• _Problems and tasks_
1) Translate this sentence from the passage on life after retrenchment into Spanish: "I’ve always been a practical person, and I think I have a good take on when enough is enough."
2) According to the passage on life after retrenchment, how much time has passed since the retrenchment?
3) List every lesson the writer of the passage on life after retrenchment says has been learned since the retrenchment.

• _Extract provided_
Any other questions?
I live a varied and interesting life – in fact, I always have. The main difference now is that I’m flexing myself as a self-managing musician and entrepreneur, with all the inevitable highs and unavoidable lows that go with that kind of lifestyle choice. Yes, I REALLY miss the security of a predictable salary at the end of each month and the kind of planning and structure that that enables, and yes I do indeed fret about my finances and what I’m not able to afford anymore, and yes, I do aspire to increasing my earning capacity to equal or better what I earned in my last job. Yes, yes, yes. But that’s just one side of the equation; ask anyone who’s taken this step and they’ll tell you, despite the occasional anxiety and the sacrifices, it’s a journey well worth taking. I’ve always been a practical person, and I think I have a good take on when enough is enough. In some ways, I’ve reached that point, which is why I’m sending off job applications again, but what I do know for sure, is that, even if I do end up taking a “normal” job again, my hunger for music will always be there, and I will never stop that side of my life. Ask anyone who’s passionate about anything – whether you do it in a full-time or part-time capacity is nowhere near as important as the fact that you’re doing it at all!
What have I learnt, in the past eight months since my retrenchment? I have learnt to listen to people’s ideas and suggestions, because I may be able to play the guitar and sing, but I could always benefit from other people’s ideas about marketing and promoting myself. I’ve learnt that my shyness and modesty, while encouraged as virtues in my formative years, are obstacles in my current quest, and I constantly have to deal with them, like little ghosts from my childhood that come back to haunt me when I least need them to. I’ve learnt that I actually do have great ideas, myself, and that my real problem is second-guessing those ideas and opting instead for a more assertive person’s idea. I’ve also learnt that, when I do forge ahead with my ideas, not only do I achieve success and satisfaction, but my ideas are so obviously right for me. No-on can do Trudy like Trudy. No-one knows the full range of issues, regrets, fears, thoughts, feelings, actions, concerns, joys, memories, goals, dreams and desires that make me who I am. The person you see stepping up on stage, sitting down and picking up her guitar to play and sing has such a long list of things leading up to that moment alone, that the average person would say, “How the hell do you fit it all in?”

• _Data extracts_

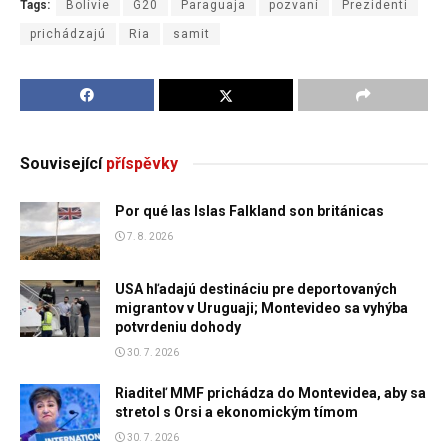
Tags:
Bolívie
G20
Paraguaja
pozvaní
Prezidenti
prichádzajú
Ria
samit
Související
příspěvky
Por qué las Islas Falkland son británicas
7. 8. 2026
USA hľadajú destináciu pre deportovaných
migrantov v Uruguaji; Montevideo sa vyhýba
potvrdeniu dohody
30. 7. 2026
Riaditeľ MMF prichádza do Montevidea, aby sa
stretol s Orsi a ekonomickým tímom
30. 7. 2026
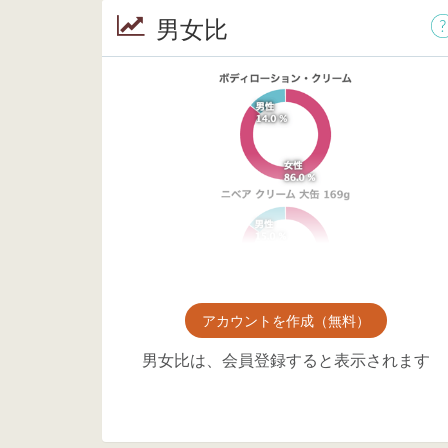
男女比
アカウントを作成（無料）
男女比は、会員登録すると表示されます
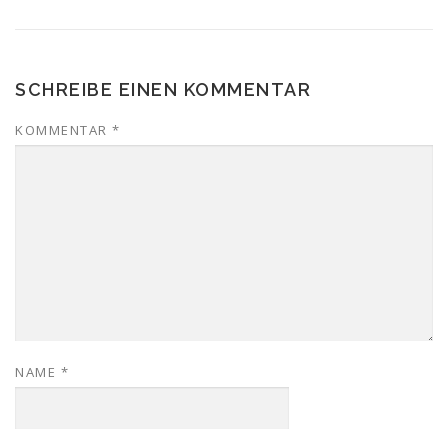
SCHREIBE EINEN KOMMENTAR
KOMMENTAR
*
NAME
*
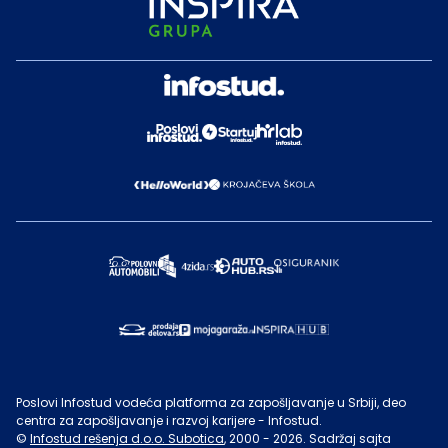
Poslovi Infostud vodeća platforma za zapošljavanje u Srbiji, deo
centra za zapošljavanje i razvoj karijere - Infostud.
©
Infostud rešenja d.o.o. Subotica
, 2000 -
2026
. Sadržaj sajta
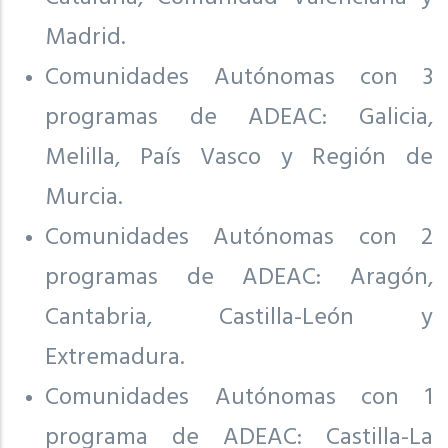
Madrid.
Comunidades Autónomas con 3
programas de ADEAC: Galicia,
Melilla, País Vasco y Región de
Murcia.
Comunidades Autónomas con 2
programas de ADEAC: Aragón,
Cantabria, Castilla-León y
Extremadura.
Comunidades Autónomas con 1
programa de ADEAC: Castilla-La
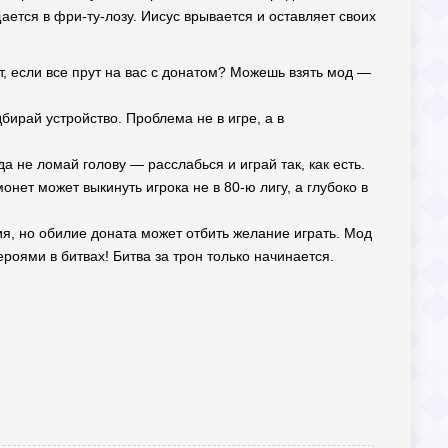
щается в фри-ту-лозу. Иисус врывается и оставляет своих
т, если все прут на вас с донатом? Можешь взять мод —
бирай устройство. Проблема не в игре, а в
да не ломай голову — расслабься и играй так, как есть.
нет может выкинуть игрока не в 80-ю лигу, а глубоко в
ния, но обилие доната может отбить желание играть. Мод
роями в битвах! Битва за трон только начинается.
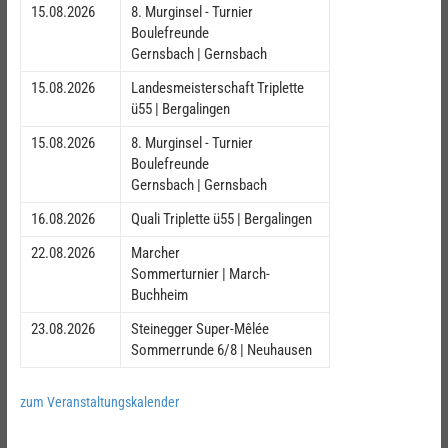
15.08.2026
8. Murginsel - Turnier
Boulefreunde
Gernsbach | Gernsbach
15.08.2026
Landesmeisterschaft Triplette
ü55 | Bergalingen
15.08.2026
8. Murginsel - Turnier
Boulefreunde
Gernsbach | Gernsbach
16.08.2026
Quali Triplette ü55 | Bergalingen
22.08.2026
Marcher
Sommerturnier | March-
Buchheim
23.08.2026
Steinegger Super-Mêlée
Sommerrunde 6/8 | Neuhausen
zum Veranstaltungskalender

• _Task answers_
1) Siempre he sido una persona práctica y creo que sé reconocer bien cuándo ya es suficiente.

2) Eight months.

3)
- To listen to people's ideas and suggestions, especially about marketing and promotion.
- That shyness and modesty, once encouraged as virtues, are now obstacles that must constantly be dealt with.
- That the writer actually has great ideas, and the real problem is second-guessing them in favor of a more assertive person's idea.
- That forging ahead with those ideas brings success and satisfaction, and the ideas are obviously right for the writer.